I left Canada in December to head out on a two-and-half-month-long voyage to the Far East. I did my best to keep up with the news from home but often that was difficult. When I finally flew back to Canada I was shocked to hear that the Wawatay Communications Society had stopped services in November. They have since restored some of their services but at the moment, the newspaper has not recovered and its staff has not gone back to work.

I grew up reading the Wawatay newspaper and listening to Wawatay Radio. The Cree and Ojibwe word wawatay means “northern lights.” To us on the James Bay coast, it was symbolic as we expected to have our Wawatay newspaper around forever.

Founded in 1974, the publication was one of the oldest and most respected Aboriginal newspapers in Canada. I have come to know many of the editors and writers over the years as the paper featured my column “Under The Northern Sky”. I recall being very proud and excited in the fall of 1998 when then-editor Jody Porter agreed to run my column. Back in those days, I was faxing my weekly columns to her as email and the internet was still in its early stages.

Wawatay News was actually launched because of the wishes of the Elders in the northern First Nations. I know that people up the James Bay coast depended on the paper and Wawatay Radio to bring them news with a First Nation perspective. It was also very important to us because Wawatay was First Nation media that actually gave us some representation.

It was great to be able to read stories from other First Nations and that drew us closer together. Wawatay gave us many voices and faces. Our Native politicians, leaders, administrators, Elders and First Nation people in general were featured on the pages of Wawatay. I know that many found it very exciting to see pictures of family and friends featured on the pages of Wawatay News.

Wawatay also served to provide us with an historic record in terms of archives. Much of the time First Nation stories in mainstream media have to do with negative realities. Wawatay actually produced positive stories about my people and the accomplishments of so many First Nation people.

When Wawatay first started, there were very few First Nation writers involved, however that changed over the years. People like Joyce Hunter and Lenny Carpenter started their writing careers at Wawatay News. It felt good to know that my own people had a hand in producing this First Nation publication and that served to encourage more Native people to consider journalism as a career. It also gave us all great pride as First Nation people to see stories written in syllabics in the Ojibwe and Cree languages.

I found it strange that nobody contacted me from Wawatay to let me know that the newspaper service of Wawatay Communications was being shut down. I had no idea and I had been sending my column regularly to the paper. I had to learn of this news on the CBC website.

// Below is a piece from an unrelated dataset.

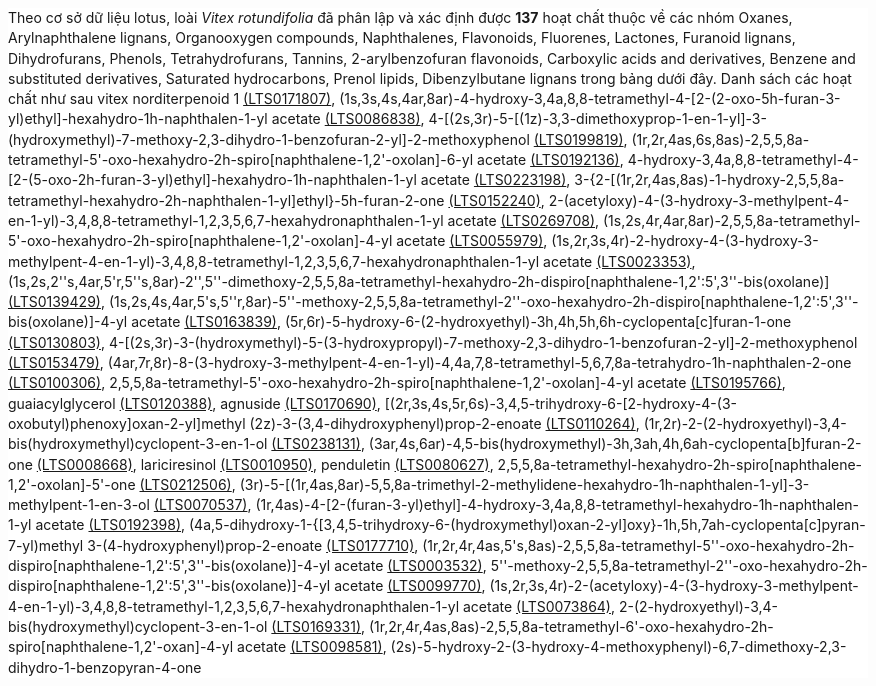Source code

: Theo cơ sở dữ liệu lotus, loài *Vitex rotundifolia* đã phân lập và xác định được **137** hoạt chất thuộc về các nhóm Oxanes, Arylnaphthalene lignans, Organooxygen compounds, Naphthalenes, Flavonoids, Fluorenes, Lactones, Furanoid lignans, Dihydrofurans, Phenols, Tetrahydrofurans, Tannins, 2-arylbenzofuran flavonoids, Carboxylic acids and derivatives, Benzene and substituted derivatives, Saturated hydrocarbons, Prenol lipids, Dibenzylbutane lignans trong bảng dưới đây. Danh sách các hoạt chất như sau vitex norditerpenoid 1 [(LTS0171807)](https://lotus.naturalproducts.net/compound/lotus_id/LTS0171807), (1s,3s,4s,4ar,8ar)-4-hydroxy-3,4a,8,8-tetramethyl-4-[2-(2-oxo-5h-furan-3-yl)ethyl]-hexahydro-1h-naphthalen-1-yl acetate [(LTS0086838)](https://lotus.naturalproducts.net/compound/lotus_id/LTS0086838), 4-[(2s,3r)-5-[(1z)-3,3-dimethoxyprop-1-en-1-yl]-3-(hydroxymethyl)-7-methoxy-2,3-dihydro-1-benzofuran-2-yl]-2-methoxyphenol [(LTS0199819)](https://lotus.naturalproducts.net/compound/lotus_id/LTS0199819), (1r,2r,4as,6s,8as)-2,5,5,8a-tetramethyl-5'-oxo-hexahydro-2h-spiro[naphthalene-1,2'-oxolan]-6-yl acetate [(LTS0192136)](https://lotus.naturalproducts.net/compound/lotus_id/LTS0192136), 4-hydroxy-3,4a,8,8-tetramethyl-4-[2-(5-oxo-2h-furan-3-yl)ethyl]-hexahydro-1h-naphthalen-1-yl acetate [(LTS0223198)](https://lotus.naturalproducts.net/compound/lotus_id/LTS0223198), 3-{2-[(1r,2r,4as,8as)-1-hydroxy-2,5,5,8a-tetramethyl-hexahydro-2h-naphthalen-1-yl]ethyl}-5h-furan-2-one [(LTS0152240)](https://lotus.naturalproducts.net/compound/lotus_id/LTS0152240), 2-(acetyloxy)-4-(3-hydroxy-3-methylpent-4-en-1-yl)-3,4,8,8-tetramethyl-1,2,3,5,6,7-hexahydronaphthalen-1-yl acetate [(LTS0269708)](https://lotus.naturalproducts.net/compound/lotus_id/LTS0269708), (1s,2s,4r,4ar,8ar)-2,5,5,8a-tetramethyl-5'-oxo-hexahydro-2h-spiro[naphthalene-1,2'-oxolan]-4-yl acetate [(LTS0055979)](https://lotus.naturalproducts.net/compound/lotus_id/LTS0055979), (1s,2r,3s,4r)-2-hydroxy-4-(3-hydroxy-3-methylpent-4-en-1-yl)-3,4,8,8-tetramethyl-1,2,3,5,6,7-hexahydronaphthalen-1-yl acetate [(LTS0023353)](https://lotus.naturalproducts.net/compound/lotus_id/LTS0023353), (1s,2s,2''s,4ar,5'r,5''s,8ar)-2'',5''-dimethoxy-2,5,5,8a-tetramethyl-hexahydro-2h-dispiro[naphthalene-1,2':5',3''-bis(oxolane)] [(LTS0139429)](https://lotus.naturalproducts.net/compound/lotus_id/LTS0139429), (1s,2s,4s,4ar,5's,5''r,8ar)-5''-methoxy-2,5,5,8a-tetramethyl-2''-oxo-hexahydro-2h-dispiro[naphthalene-1,2':5',3''-bis(oxolane)]-4-yl acetate [(LTS0163839)](https://lotus.naturalproducts.net/compound/lotus_id/LTS0163839), (5r,6r)-5-hydroxy-6-(2-hydroxyethyl)-3h,4h,5h,6h-cyclopenta[c]furan-1-one [(LTS0130803)](https://lotus.naturalproducts.net/compound/lotus_id/LTS0130803), 4-[(2s,3r)-3-(hydroxymethyl)-5-(3-hydroxypropyl)-7-methoxy-2,3-dihydro-1-benzofuran-2-yl]-2-methoxyphenol [(LTS0153479)](https://lotus.naturalproducts.net/compound/lotus_id/LTS0153479), (4ar,7r,8r)-8-(3-hydroxy-3-methylpent-4-en-1-yl)-4,4a,7,8-tetramethyl-5,6,7,8a-tetrahydro-1h-naphthalen-2-one [(LTS0100306)](https://lotus.naturalproducts.net/compound/lotus_id/LTS0100306), 2,5,5,8a-tetramethyl-5'-oxo-hexahydro-2h-spiro[naphthalene-1,2'-oxolan]-4-yl acetate [(LTS0195766)](https://lotus.naturalproducts.net/compound/lotus_id/LTS0195766), guaiacylglycerol [(LTS0120388)](https://lotus.naturalproducts.net/compound/lotus_id/LTS0120388), agnuside [(LTS0170690)](https://lotus.naturalproducts.net/compound/lotus_id/LTS0170690), [(2r,3s,4s,5r,6s)-3,4,5-trihydroxy-6-[2-hydroxy-4-(3-oxobutyl)phenoxy]oxan-2-yl]methyl (2z)-3-(3,4-dihydroxyphenyl)prop-2-enoate [(LTS0110264)](https://lotus.naturalproducts.net/compound/lotus_id/LTS0110264), (1r,2r)-2-(2-hydroxyethyl)-3,4-bis(hydroxymethyl)cyclopent-3-en-1-ol [(LTS0238131)](https://lotus.naturalproducts.net/compound/lotus_id/LTS0238131), (3ar,4s,6ar)-4,5-bis(hydroxymethyl)-3h,3ah,4h,6ah-cyclopenta[b]furan-2-one [(LTS0008668)](https://lotus.naturalproducts.net/compound/lotus_id/LTS0008668), lariciresinol [(LTS0010950)](https://lotus.naturalproducts.net/compound/lotus_id/LTS0010950), penduletin [(LTS0080627)](https://lotus.naturalproducts.net/compound/lotus_id/LTS0080627), 2,5,5,8a-tetramethyl-hexahydro-2h-spiro[naphthalene-1,2'-oxolan]-5'-one [(LTS0212506)](https://lotus.naturalproducts.net/compound/lotus_id/LTS0212506), (3r)-5-[(1r,4as,8ar)-5,5,8a-trimethyl-2-methylidene-hexahydro-1h-naphthalen-1-yl]-3-methylpent-1-en-3-ol [(LTS0070537)](https://lotus.naturalproducts.net/compound/lotus_id/LTS0070537), (1r,4as)-4-[2-(furan-3-yl)ethyl]-4-hydroxy-3,4a,8,8-tetramethyl-hexahydro-1h-naphthalen-1-yl acetate [(LTS0192398)](https://lotus.naturalproducts.net/compound/lotus_id/LTS0192398), (4a,5-dihydroxy-1-{[3,4,5-trihydroxy-6-(hydroxymethyl)oxan-2-yl]oxy}-1h,5h,7ah-cyclopenta[c]pyran-7-yl)methyl 3-(4-hydroxyphenyl)prop-2-enoate [(LTS0177710)](https://lotus.naturalproducts.net/compound/lotus_id/LTS0177710), (1r,2r,4r,4as,5's,8as)-2,5,5,8a-tetramethyl-5''-oxo-hexahydro-2h-dispiro[naphthalene-1,2':5',3''-bis(oxolane)]-4-yl acetate [(LTS0003532)](https://lotus.naturalproducts.net/compound/lotus_id/LTS0003532), 5''-methoxy-2,5,5,8a-tetramethyl-2''-oxo-hexahydro-2h-dispiro[naphthalene-1,2':5',3''-bis(oxolane)]-4-yl acetate [(LTS0099770)](https://lotus.naturalproducts.net/compound/lotus_id/LTS0099770), (1s,2r,3s,4r)-2-(acetyloxy)-4-(3-hydroxy-3-methylpent-4-en-1-yl)-3,4,8,8-tetramethyl-1,2,3,5,6,7-hexahydronaphthalen-1-yl acetate [(LTS0073864)](https://lotus.naturalproducts.net/compound/lotus_id/LTS0073864), 2-(2-hydroxyethyl)-3,4-bis(hydroxymethyl)cyclopent-3-en-1-ol [(LTS0169331)](https://lotus.naturalproducts.net/compound/lotus_id/LTS0169331), (1r,2r,4r,4as,8as)-2,5,5,8a-tetramethyl-6'-oxo-hexahydro-2h-spiro[naphthalene-1,2'-oxan]-4-yl acetate [(LTS0098581)](https://lotus.naturalproducts.net/compound/lotus_id/LTS0098581), (2s)-5-hydroxy-2-(3-hydroxy-4-methoxyphenyl)-6,7-dimethoxy-2,3-dihydro-1-benzopyran-4-one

I want to thank all of those First Nations board of directors, Elders and leaders that have helped to keep Wawatay alive for so many years. Chi-Meegwetch to all those hard-working editors and writers (Native and non-Native) who told our stories over the years.

It is my hope that the board of directors and our First Nation leadership can find some way to keep Wawatay News alive. These are dark times and we need the light that good journalism as a service to the public can provide.

My people have lost a lot in the past and it saddens me to know that such a powerful voice for all of us has been silenced. Let us hope that it is just a lull in the wawatay.